Quantifying fermionic nonlinearity of quantum circuits

TL;DR

This paper introduces a measure called fermionic nonlinearity to evaluate how noise affects the classical simulability of quantum circuits simulating fermionic systems, aiding in the design of quantum algorithms with potential advantages.

Contribution

It proposes a new quantifier for fermionic circuit nonlinearity and demonstrates its application in assessing classical simulatability under noise conditions.

Findings

Fermionic nonlinearity varies with noise and system parameters.

Certain quantum circuits become classically simulatable under specific noise levels.
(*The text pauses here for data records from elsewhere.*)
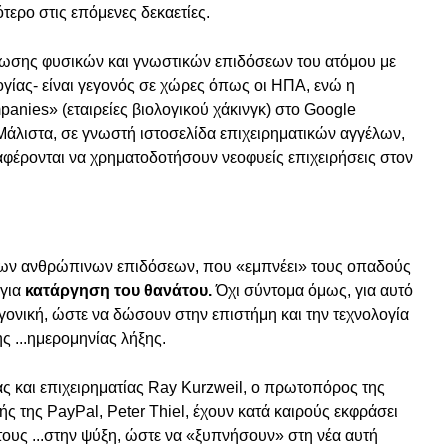
ότερο στις επόμενες δεκαετίες.
τίωσης φυσικών και γνωστικών επιδόσεων του ατόμου με
λογίας- είναι γεγονός σε χώρες όπως οι ΗΠΑ, ενώ η
anies» (εταιρείες βιολογικού χάκινγκ) στο Google
Mάλιστα, σε γνωστή ιστοσελίδα επιχειρηματικών αγγέλων,
αφέρονται να χρηματοδοτήσουν νεοφυείς επιχειρήσεις στον
 των ανθρώπινων επιδόσεων, που «εμπνέει» τους οπαδούς
για
κατάργηση του θανάτου.
Όχι σύντομα όμως, για αυτό
γονική, ώστε να δώσουν στην επιστήμη και την τεχνολογία
ς ...ημερομηνίας λήξης.
ς και επιχειρηματίας Ray Kurzweil, ο πρωτοπόρος της
τής της PayPal, Peter Thiel, έχουν κατά καιρούς εκφράσει
ους ...στην ψύξη, ώστε να «ξυπνήσουν» στη νέα αυτή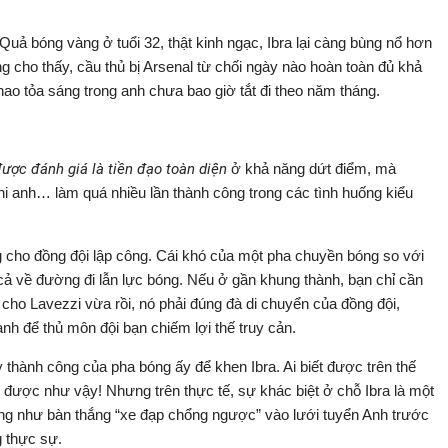
 Quả bóng vàng ở tuổi 32, thật kinh ngạc, Ibra lại càng bùng nổ hơn
g cho thấy, cầu thủ bị Arsenal từ chối ngày nào hoàn toàn đủ khả
hao tỏa sáng trong anh chưa bao giờ tắt đi theo năm tháng.
ược đánh giá là tiền đạo toàn diện
ở khả năng dứt điểm, mà
hi anh… làm quá nhiều lần thành công trong các tình huống kiểu
g cho đồng đội lập công. Cái khó của một pha chuyền bóng so với
o cả về đường đi lẫn lực bóng. Nếu ở gần khung thành, bạn chỉ cần
 cho Lavezzi vừa rồi, nó phải đúng đà di chuyển của đồng đội,
h để thủ môn đội bạn chiếm lợi thế truy cản.
 thành công của pha bóng ấy để khen Ibra. Ai biết được trên thế
được như vậy! Nhưng trên thực tế, sự khác biệt ở chỗ Ibra là một
ống như bàn thắng “xe đạp chổng ngược” vào lưới tuyển Anh trước
g thực sự.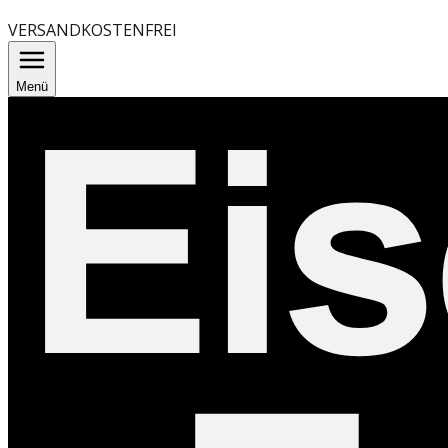
VERSANDKOSTENFREI
Menü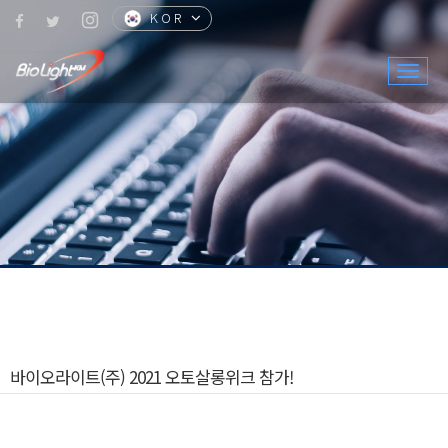
KOR
CHN
ENG
JPN
Togg
navig
바이오라이트(주) 2021 오토살롱위크 참가!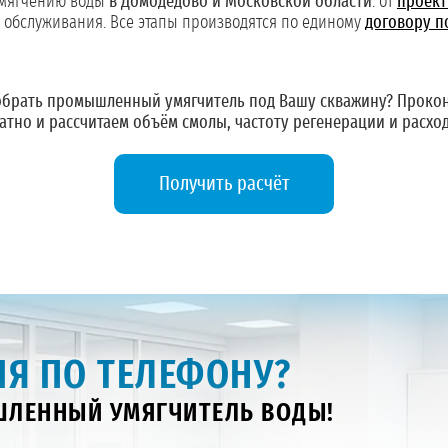
умягчению воды
в Домодедово и Московской области
: от
проект
о обслуживания. Все этапы производятся по единому
договору п
брать промышленный умягчитель под Вашу скважину?
Прокон
атно и рассчитаем объём смолы, частоту регенерации и расход
Получить расчёт
Я ПО ТЕЛЕФОНУ?
ЛЕННЫЙ УМЯГЧИТЕЛЬ ВОДЫ!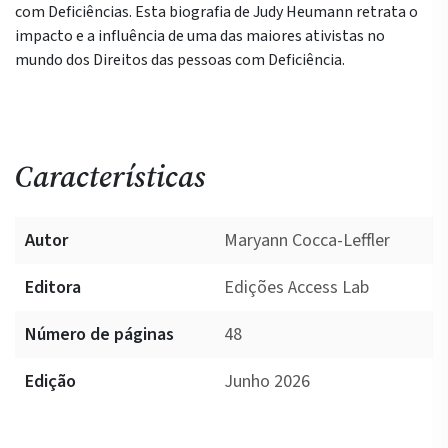
com Deficiências. Esta biografia de Judy Heumann retrata o
impacto e a influência de uma das maiores ativistas no
mundo dos Direitos das pessoas com Deficiência.
Características
Autor
Maryann Cocca-Leffler
Editora
Edições Access Lab
Número de páginas
48
Edição
Junho 2026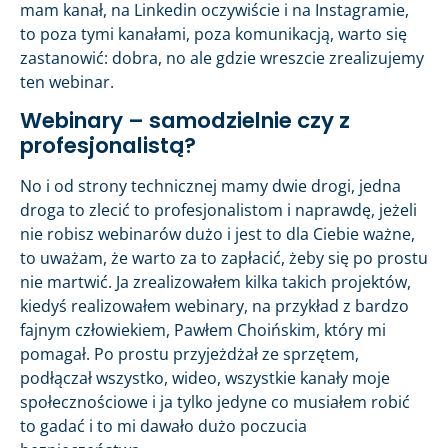
mam kanał, na Linkedin oczywiście i na Instagramie,
to poza tymi kanałami, poza komunikacją, warto się
zastanowić: dobra, no ale gdzie wreszcie zrealizujemy
ten webinar.
Webinary – samodzielnie czy z
profesjonalistą?
No i od strony technicznej mamy dwie drogi, jedna
droga to zlecić to profesjonalistom i naprawdę, jeżeli
nie robisz webinarów dużo i jest to dla Ciebie ważne,
to uważam, że warto za to zapłacić, żeby się po prostu
nie martwić. Ja zrealizowałem kilka takich projektów,
kiedyś realizowałem webinary, na przykład z bardzo
fajnym człowiekiem, Pawłem Choińskim, który mi
pomagał. Po prostu przyjeżdżał ze sprzętem,
podłączał wszystko, wideo, wszystkie kanały moje
społecznościowe i ja tylko jedyne co musiałem robić
to gadać i to mi dawało dużo poczucia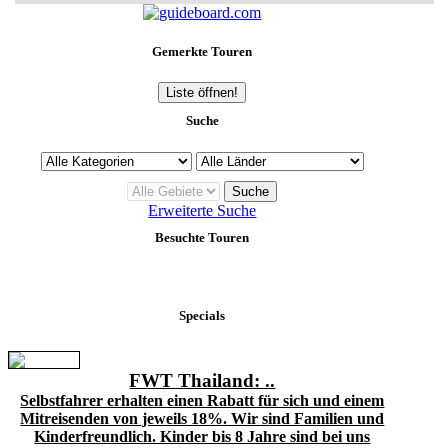
Gemerkte Touren
Liste öffnen!
Suche
Erweiterte Suche
Besuchte Touren
Specials
FWT Thailand: ..
Selbstfahrer erhalten einen Rabatt für sich und einem
Mitreisenden von jeweils 18%. Wir sind Familien und
Kinderfreundlich. Kinder bis 8 Jahre sind bei uns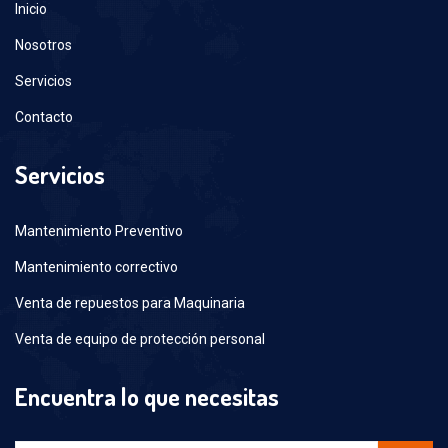
Inicio
Nosotros
Servicios
Contacto
Servicios
Mantenimiento Preventivo
Mantenimiento correctivo
Venta de repuestos para Maquinaria
Venta de equipo de protección personal
Encuentra lo que necesitas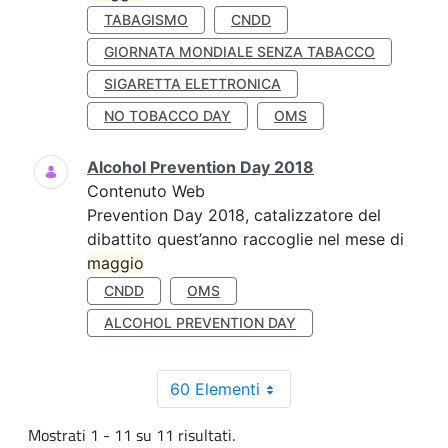
TABAGISMO
CNDD
GIORNATA MONDIALE SENZA TABACCO
SIGARETTA ELETTRONICA
NO TOBACCO DAY
OMS
Alcohol Prevention Day 2018
Contenuto Web
Prevention Day 2018, catalizzatore del
dibattito quest’anno raccoglie nel mese di
maggio
CNDD
OMS
ALCOHOL PREVENTION DAY
60 Elementi
Mostrati 1 - 11 su 11 risultati.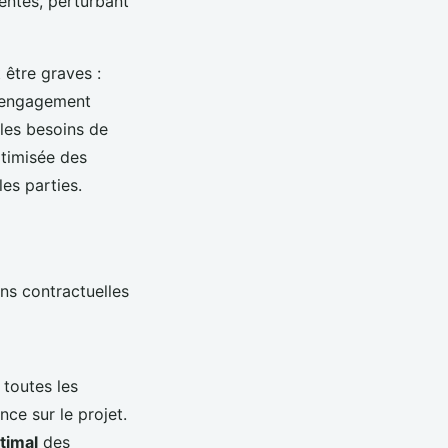
uentes, perturbant
être graves :
 l’engagement
 les besoins de
ptimisée des
les parties.
ons contractuelles
 toutes les
nce sur le projet.
timal
des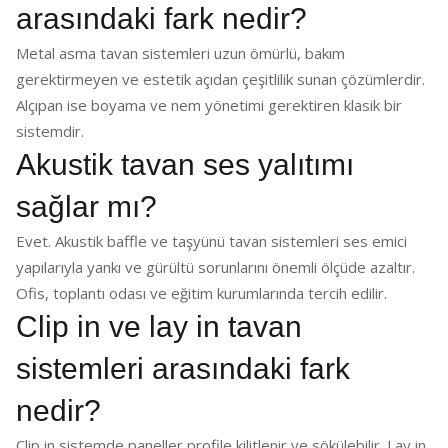
arasındaki fark nedir?
Metal asma tavan sistemleri uzun ömürlü, bakım
gerektirmeyen ve estetik açıdan çeşitlilik sunan çözümlerdir.
Alçıpan ise boyama ve nem yönetimi gerektiren klasik bir
sistemdir.
Akustik tavan ses yalıtımı
sağlar mı?
Evet. Akustik baffle ve taşyünü tavan sistemleri ses emici
yapılarıyla yankı ve gürültü sorunlarını önemli ölçüde azaltır.
Ofis, toplantı odası ve eğitim kurumlarında tercih edilir.
Clip in ve lay in tavan
sistemleri arasındaki fark
nedir?
Clip in sistemde paneller profile kilitlenir ve sökülebilir. Lay in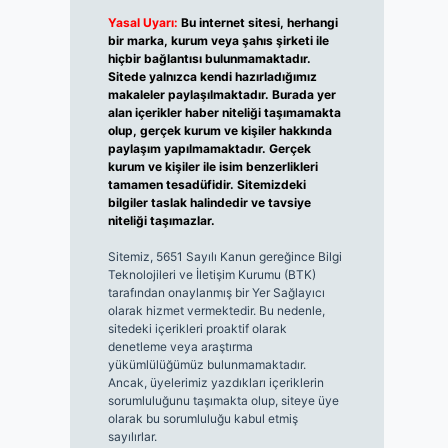
Yasal Uyarı:
Bu internet sitesi, herhangi
bir marka, kurum veya şahıs şirketi ile
hiçbir bağlantısı bulunmamaktadır.
Sitede yalnızca kendi hazırladığımız
makaleler paylaşılmaktadır. Burada yer
alan içerikler haber niteliği taşımamakta
olup, gerçek kurum ve kişiler hakkında
paylaşım yapılmamaktadır. Gerçek
kurum ve kişiler ile isim benzerlikleri
tamamen tesadüfidir. Sitemizdeki
bilgiler taslak halindedir ve tavsiye
niteliği taşımazlar.
Sitemiz, 5651 Sayılı Kanun gereğince Bilgi
Teknolojileri ve İletişim Kurumu (BTK)
tarafından onaylanmış bir Yer Sağlayıcı
olarak hizmet vermektedir. Bu nedenle,
sitedeki içerikleri proaktif olarak
denetleme veya araştırma
yükümlülüğümüz bulunmamaktadır.
Ancak, üyelerimiz yazdıkları içeriklerin
sorumluluğunu taşımakta olup, siteye üye
olarak bu sorumluluğu kabul etmiş
sayılırlar.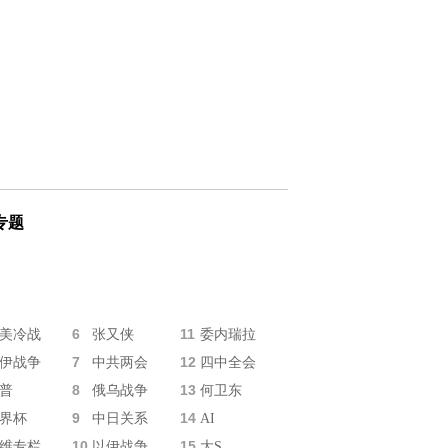
专题
6
11
美冷战
张又侠
委内瑞拉
7
12
伊战争
中共两会
四中全会
8
13
普
俄乌战争
何卫东
9
14
界杯
中日关系
AI
10
15
维专栏
以伊战争
大S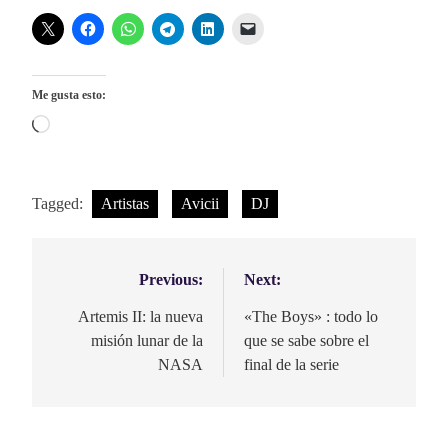
Me gusta esto:
Cargando...
Tagged:
Artistas
Avicii
DJ
Previous:
Next:
Navegación
de
Artemis II: la nueva
«The Boys» : todo lo
misión lunar de la
que se sabe sobre el
entradas
NASA
final de la serie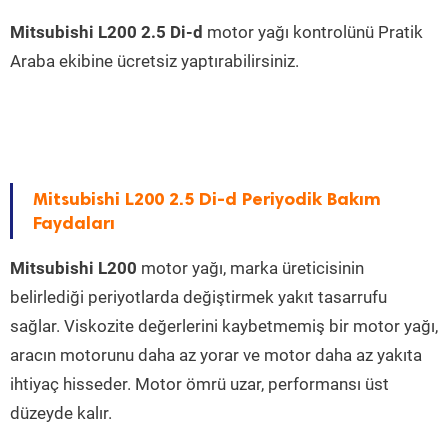
Mitsubishi L200 2.5 Di-d
motor yağı kontrolünü Pratik
Araba ekibine ücretsiz yaptırabilirsiniz.
Mitsubishi L200 2.5 Di-d Periyodik Bakım
Faydaları
Mitsubishi L200
motor yağı, marka üreticisinin
belirlediği periyotlarda değiştirmek yakıt tasarrufu
sağlar. Viskozite değerlerini kaybetmemiş bir motor yağı,
aracın motorunu daha az yorar ve motor daha az yakıta
ihtiyaç hisseder. Motor ömrü uzar, performansı üst
düzeyde kalır.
The method helps identify regimes where quantum advantage may be lost.

Abstract

Variational quantum algorithms (VQAs) have been proposed as one of the most promising approaches to demonstrate quantum advantage on noisy intermediate-scale quantum (NISQ) devices. However, it has been unclear whether VQAs can maintain quantum advantage under the intrinsic noise of the NISQ devices, which deteriorates the quantumness. Here we propose a measure, called fermionic nonlinearity, to quantify the classical simulatability of quantum circuits designed for simulating fermionic Hamiltonians. Specifically, we construct a Monte Carlo type classical algorithm based on the classical simulatability of fermionic linear optics, whose sampling overhead is characterized by the fermionic nonlinearity. As a demonstration of these techniques, we calculate the upper bound of the fermionic nonlinearity of a rotation gate generated by four fermionic modes under the dephasing noise. Moreover, we estimate the sampling costs of the unitary coupled cluster singles and doubles quantum circuits for hydrogen chains subject to the dephasing noise. We find that, depending on the error probability and atomic spacing, there are regions where the fermionic nonlinearity becomes very small or unity, and hence the circuits are classically simulatable. We believe that our method and results help to design quantum circuits for fermionic systems with potential quantum advantages.